Avec plus d’1,5 million de clients privés dans le monde, Crédit Suisse, numéro deux du secteur bancaire helvétique, se retrouve dans la tourmente. En effet, une enquête internationale l’accuse d’héberger des fonds d’origine criminelle ou illicite. Et notamment des fortunes provenant de « dignitaires tunisiens ».
Retentissant scandale au pays qui a vu naître Jean Calvin. Le Crédit Suisse, le numéro deux du secteur bancaire helvétique, aurait hébergé pendant plusieurs décennies des milliards d’euros de fonds d’origine criminelle ou illicite. C’est ce que vient de révéler une enquête menée par un consortium regroupant 47 médias, dont Le Monde, The Guardian, le Miami Herald et le New York Time. Et ce, à la suite d’une fuite de données recueillie par le quotidien allemand Süddeutsche Zeitung, il y a un peu plus d’un an.
L’omerta suisse
Curieusement, aucun média suisse n’a participé à cette enquête. En effet, une loi scélérate datant de 2015, empêche les journalistes de travailler avec des données bancaires issues d’une fuite. Et ce, même lorsqu’elles présentent un intérêt public. Avec à la clé une sanction dissuasive de trois ans de prison « pour toute personne qui révèle un secret qui lui a été confié ou exploite ce secret à son profit ou au profit d’un tiers ».
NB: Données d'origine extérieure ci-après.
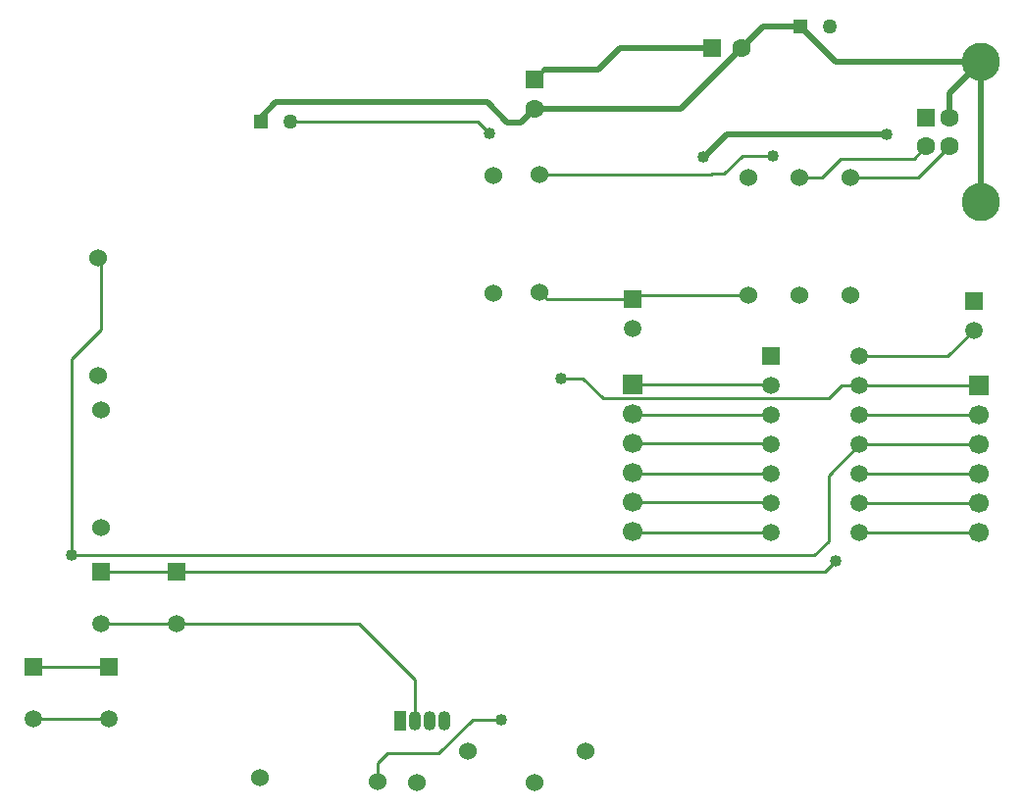
<source format=gbr>
G04 DipTrace 3.0.0.2*
G04 Bottom.gbr*
%MOMM*%
G04 #@! TF.FileFunction,Copper,L2,Bot*
G04 #@! TF.Part,Single*
G04 #@! TA.AperFunction,Conductor*
%ADD13C,0.254*%
%ADD14C,0.508*%
G04 #@! TA.AperFunction,ComponentPad*
%ADD17C,1.6*%
%ADD18R,1.6X1.6*%
%ADD19C,1.27*%
%ADD20R,1.27X1.27*%
%ADD21O,1.05X1.7*%
%ADD22R,1.05X1.7*%
%ADD23R,1.5X1.5*%
%ADD24C,1.5*%
%ADD25R,1.7X1.7*%
%ADD26C,1.7*%
%ADD27C,1.6*%
%ADD28C,3.3*%
%ADD29C,1.524*%
%ADD30C,1.524*%
%ADD32C,1.5*%
G04 #@! TA.AperFunction,ViaPad*
%ADD36C,1.016*%
%FSLAX35Y35*%
G04*
G71*
G90*
G75*
G01*
G04 Bottom*
%LPD*%
X6560047Y4590347D2*
D13*
X7748357D1*
X7758943Y4579760D1*
Y4325760D2*
X6570633D1*
X6560047Y4336347D1*
Y4082347D2*
X7748357D1*
X7758943Y4071760D1*
Y3817760D2*
X6570633D1*
X6560047Y3828347D1*
Y3574347D2*
X7748357D1*
X7758943Y3563760D1*
Y3309760D2*
X6570633D1*
X6560047Y3320347D1*
X9549370Y3313927D2*
X8525110D1*
X8520943Y3309760D1*
X9549370Y4329927D2*
X8525110D1*
X8520943Y4325760D1*
X1977503Y2972920D2*
X2627503D1*
X8225420D1*
X8315647Y3063147D1*
X9549370Y4075927D2*
X8525110D1*
X8520943Y4071760D1*
X1388187Y2151663D2*
X2038187D1*
X1723430Y3113630D2*
Y4809970D1*
X1973007Y5059547D1*
Y5659027D1*
X1953160Y5678873D1*
X1723430Y3113630D2*
X8133607D1*
X8252803Y3232827D1*
Y3803620D1*
X8520943Y4071760D1*
Y3563760D2*
X9545203D1*
X9549370Y3567927D1*
X8520943Y4579760D2*
X9545203D1*
X9549370Y4583927D1*
X8520943Y4579760D2*
X8368950D1*
X8256050Y4466860D1*
X6306027D1*
X6128857Y4644030D1*
X5942960D1*
X2038187Y1701663D2*
X1388187D1*
X1977503Y2522920D2*
X2627503D1*
X4201913D1*
X4687210Y2037623D1*
Y1686983D1*
X4683540Y1683313D1*
X6562640Y5324070D2*
X5828080D1*
X5763290Y5388860D1*
X7563340Y5360220D2*
X6598790D1*
X6562640Y5324070D1*
X7246567Y7489987D2*
D14*
X6450200D1*
X6264653Y7304440D1*
X5799157D1*
D13*
X5717790Y7223073D1*
X8520943Y4833760D2*
X9285197D1*
X9505850Y5054413D1*
X9568703Y7371820D2*
D14*
Y6167820D1*
X9297703Y6894820D2*
Y7100820D1*
X9568703Y7371820D1*
X8318900D1*
X8013897Y7676823D1*
X7687403D1*
X7500567Y7489987D1*
X5717790Y6969073D2*
X6979653D1*
X7500567Y7489987D1*
X3352923Y6855433D2*
Y6894810D1*
X3481940Y7023827D1*
X5308650D1*
X5482957Y6849520D1*
X5598237D1*
X5717790Y6969073D1*
X5763290Y6404860D2*
D13*
X7244787D1*
X7250380Y6410453D1*
X7355147D1*
X7510873Y6566180D1*
X7777597D1*
X3606923Y6855433D2*
X5222067D1*
X5324370Y6753130D1*
X8002310Y6380047D2*
X8198073D1*
X8356373Y6538347D1*
X8991230D1*
X9097703Y6644820D1*
X8442947Y6378453D2*
X9031337D1*
X9297703Y6644820D1*
X7171527Y6552057D2*
D14*
X7183333D1*
X7380270Y6748993D1*
X8757580D1*
X8520943Y3817760D2*
D13*
X9545203D1*
X9549370Y3821927D1*
X5425010Y1696773D2*
X5183580D1*
X4890113Y1403307D1*
X4445660D1*
X4365853Y1323500D1*
Y1163593D1*
D36*
X8315647Y3063147D3*
X1723430Y3113630D3*
D3*
X5942960Y4644030D3*
X7777597Y6566180D3*
X5324370Y6753130D3*
X7171527Y6552057D3*
X8757580Y6748993D3*
X5425010Y1696773D3*
D17*
X5717790Y6969073D3*
D18*
Y7223073D3*
D17*
X7500567Y7489987D3*
D18*
X7246567D3*
D19*
X8267897Y7676823D3*
D20*
X8013897D3*
D19*
X3606923Y6855433D3*
D20*
X3352923D3*
D21*
X4937540Y1683313D3*
X4683540D3*
D22*
X4556540D3*
D21*
X4810540D3*
D23*
X6562640Y5324070D3*
D24*
Y5070070D3*
D23*
X9505850Y5308413D3*
D24*
Y5054413D3*
D25*
X9549370Y4583927D3*
D26*
Y4329927D3*
Y4075927D3*
Y3821927D3*
Y3567927D3*
Y3313927D3*
D25*
X6560047Y4590347D3*
D26*
Y4336347D3*
Y4082347D3*
Y3828347D3*
Y3574347D3*
Y3320347D3*
D18*
X9097703Y6894820D3*
D27*
Y6644820D3*
X9297703D3*
Y6894820D3*
D28*
X9568703Y6167820D3*
Y7371820D3*
D29*
X5763290Y5388860D3*
D30*
Y6404860D3*
D29*
X5365063Y5377910D3*
D30*
Y6393910D3*
D29*
X1953160Y5678873D3*
D30*
Y4662873D3*
D29*
X1972573Y4371377D3*
D30*
Y3355377D3*
D29*
X7563340Y5360220D3*
D30*
Y6376220D3*
D29*
X8002310Y6380047D3*
D30*
Y5364047D3*
D29*
X8442947Y6378453D3*
D30*
Y5362453D3*
D29*
X5144087Y1419180D3*
D30*
X6160087D3*
D29*
X4699633Y1149333D3*
D30*
X5715633D3*
D29*
X3350400Y1196953D3*
D30*
X4365853Y1163593D3*
D23*
X1977503Y2972920D3*
D32*
Y2522920D3*
X2627503D3*
D23*
Y2972920D3*
X1388187Y2151663D3*
D32*
Y1701663D3*
X2038187D3*
D23*
Y2151663D3*
X7758943Y4833760D3*
D24*
Y4579760D3*
Y4325760D3*
Y4071760D3*
Y3817760D3*
Y3563760D3*
Y3309760D3*
X8520943D3*
Y3563760D3*
Y3817760D3*
Y4071760D3*
Y4325760D3*
Y4579760D3*
Y4833760D3*
M02*

</source>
Argent de crime et corruption
Mais que reproche l’enquête à ce géant bancaire? D’avoir hébergé pendant des années plus que 95 milliards d’euros de fonds d’origine criminelle ou illicite.
Selon Le Monde, et sur la base d’une fuite massive d’informations issues de milliers de comptes bancaires administrés par Crédit Suisse, l’enquête démontre « qu’au mépris des règles de vigilance s’imposant aux grandes banques internationales, l’établissement, né à Zurich, a hébergé des fonds liés au crime et à la corruption plusieurs décennies durant ». Une pratique rendue possible par le secret bancaire suisse, ajoute le quotidien de la rue des Italiens.
Toujours selon la même source, ces données concernent plus de 18 000 comptes bancaires hébergés au Crédit Suisse. Et ce, entre le début des années 1940 et la fin des années 2010 et appartenant à 37 000 personnes ou entreprises.
« De hauts dignitaires tunisiens » impliqués
Surprise de taille: ces comptes douteux appartiennent à des ressortissants de pays en développement. Et notamment en Afrique, au Moyen-Orient, en Asie et en Amérique du Sud. Les clients domiciliés en Europe occidentale ne représentent que 1% du total, précise le média parisien.
En effet, écrit Le Monde, « il s’agit de l’argent de dizaines de dictateurs et d’hommes politiques corrompus. Ou encore de grosses fortunes à l’origine illicite ou douteuse, d’individus et d’entreprises frappés par des sanctions internationales, voire de réseaux criminels ou mafieux ».
Deuxième surprise: parmi les personnalités concernées, figurent le roi Abdallah II de Jordanie, le président kazakh Kassym-Jomart Tokaïev, ou encore un proche de l’ancien dictateur du Zimbabwe, Robert Mugabe. « De hauts dignitaires de Tunisie, d’Egypte, de Libye, de Syrie et du Yémen, ont également sorti de grosses sommes d’argent de leur pays au moment des printemps arabes », révèle le média français.
Démenti embarrassé du Crédit Suisse
Évidemment, le Crédit Suisse a vivement réagi à ces révélations. En affirmant que les données en question sont « partielles, inexactes, ou sont prises hors de tout contexte ». Puisque « 90% des comptes examinés sont aujourd’hui fermés ou en cours de fermeture. Plus de 60% d’entre eux ont été fermés avant 2015 ».
« Ces allégations médiatiques semblent être un effort concerté pour discréditer non seulement la banque; mais aussi la place financière suisse dans son ensemble ». Ainsi affirme le Crédit Suisse qui se dit victime d’un complot international.
Enfin, n’est-il pas tentant de constater que ces révélations scandaleuses donnent plutôt crédit au président de la République, Kaïs Saïed. Ce dernier n’a cessé de répéter ad nauseam que « si l’étranger veut vraiment nous aider, qu’il nous rende l’argent spolié »?